___ PAGE TEXT ___

Tell me more about this 'expanding polyurethane'? It sounds a lot like what is sold here as 'white' Gorilla Glue. Unlike regular Gorilla Glue it's mostly clear out of the bottle. It sets in 10-15 minutes and foams up white (much more if you pre-mix a little water with it). As a model working glue I find it to be about as good as it gets, used sparingly. Just enough working time to get things set up, but quick enough set that you can sit and hold it if you have to.
Nov 24, 2020, 12:28 PM
Registered User
Wow, pretty cool construction there! I see that you managed to build some very small radius frames. How far would these rods bend?
Jul 17, 2021, 12:05 PM
Potential Future Has-Been
3D printed joints don't have to be heavy and brittle, you just need to use the right filament. Standard PLA is too brittle, but eSun makes a PLA+ version that is pretty tough and works well. The ultimate filament is the carbon fiber filled nylon, particularly the Oynx brand used with Mark Forged printers. It's pretty expensive at $200 per Kg though, and then you need the $3000 Mark Forged printer to really make the best possible joints. I have been involved with some very large CF rigid models built using 3D printed joints however and they work great. Wish I could post pics, there are some epic rigid models in existence now.
Jul 17, 2021, 11:52 PM
Melbourne, Australia
Thread OP
Hi Pyro!

*waves*

Good to hear that there's high quality CF printing available now. I had a look a few years ago and folks were selling PLA with short embedded fibres that apparently didn't actually add any strength - it was all a bit dodgy. Nice to know there are good printers now, sounds like just the thing for an all-CF build! I wonder if anyone is printing good quality CF as a service; the actual parts volume is pretty small, so it might not be too expensive...

___ EXTRACTED ENTRIES ___

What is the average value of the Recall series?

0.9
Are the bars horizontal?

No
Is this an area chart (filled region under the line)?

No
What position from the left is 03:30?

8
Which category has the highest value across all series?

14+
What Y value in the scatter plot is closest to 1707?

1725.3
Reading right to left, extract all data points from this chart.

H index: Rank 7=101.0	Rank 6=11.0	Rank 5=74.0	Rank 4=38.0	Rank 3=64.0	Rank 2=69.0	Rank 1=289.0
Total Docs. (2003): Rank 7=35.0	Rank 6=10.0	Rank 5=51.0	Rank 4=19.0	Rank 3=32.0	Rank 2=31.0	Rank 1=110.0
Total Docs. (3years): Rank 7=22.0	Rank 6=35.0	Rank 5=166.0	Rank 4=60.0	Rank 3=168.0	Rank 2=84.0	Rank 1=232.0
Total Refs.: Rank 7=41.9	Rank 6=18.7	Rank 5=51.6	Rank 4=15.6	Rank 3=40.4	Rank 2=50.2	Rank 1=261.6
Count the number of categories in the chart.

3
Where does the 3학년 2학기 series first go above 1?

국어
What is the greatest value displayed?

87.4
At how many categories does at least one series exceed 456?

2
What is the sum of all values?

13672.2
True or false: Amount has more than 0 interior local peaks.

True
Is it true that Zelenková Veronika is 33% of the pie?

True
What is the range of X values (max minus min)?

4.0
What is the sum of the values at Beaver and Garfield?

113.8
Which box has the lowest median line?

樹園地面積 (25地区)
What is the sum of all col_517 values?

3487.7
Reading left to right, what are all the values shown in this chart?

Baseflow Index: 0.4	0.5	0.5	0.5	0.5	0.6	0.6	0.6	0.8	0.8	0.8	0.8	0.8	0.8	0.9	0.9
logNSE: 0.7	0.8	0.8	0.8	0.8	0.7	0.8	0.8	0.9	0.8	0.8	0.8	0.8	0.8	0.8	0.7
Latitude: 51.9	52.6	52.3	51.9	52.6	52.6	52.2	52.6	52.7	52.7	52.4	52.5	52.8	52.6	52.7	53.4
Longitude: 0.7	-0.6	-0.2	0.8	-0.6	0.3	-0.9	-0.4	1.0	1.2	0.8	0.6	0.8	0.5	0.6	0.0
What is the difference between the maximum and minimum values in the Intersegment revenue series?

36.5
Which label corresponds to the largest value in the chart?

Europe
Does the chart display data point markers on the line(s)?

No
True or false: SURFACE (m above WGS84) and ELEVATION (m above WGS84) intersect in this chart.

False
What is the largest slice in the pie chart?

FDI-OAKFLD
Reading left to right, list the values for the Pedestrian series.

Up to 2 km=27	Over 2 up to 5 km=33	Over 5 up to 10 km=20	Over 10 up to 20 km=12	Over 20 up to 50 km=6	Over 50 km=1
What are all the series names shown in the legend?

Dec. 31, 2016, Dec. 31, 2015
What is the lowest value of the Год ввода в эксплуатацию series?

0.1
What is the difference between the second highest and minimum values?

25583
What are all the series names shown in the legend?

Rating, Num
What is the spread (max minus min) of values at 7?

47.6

___

• TASKS FOR THIS EXERCISE:
(1) In the forum thread, write out the passage starting at "Jul 17, 2021, 12:05" and ending at "in existence now.", switching every "filament" to "material".
(2) Please list every date-and-time stamp in the forum thread.

• RESPONSES:
(1)
Jul 17, 2021, 12:05 PM
Potential Future Has-Been
3D printed joints don't have to be heavy and brittle, you just need to use the right material. Standard PLA is too brittle, but eSun makes a PLA+ version that is pretty tough and works well. The ultimate material is the carbon fiber filled nylon, particularly the Oynx brand used with Mark Forged printers. It's pretty expensive at $200 per Kg though, and then you need the $3000 Mark Forged printer to really make the best possible joints. I have been involved with some very large CF rigid models built using 3D printed joints however and they work great. Wish I could post pics, there are some epic rigid models in existence now.

(2)
- Nov 24, 2020, 12:28 PM
- Jul 17, 2021, 12:05 PM
- Jul 17, 2021, 11:52 PM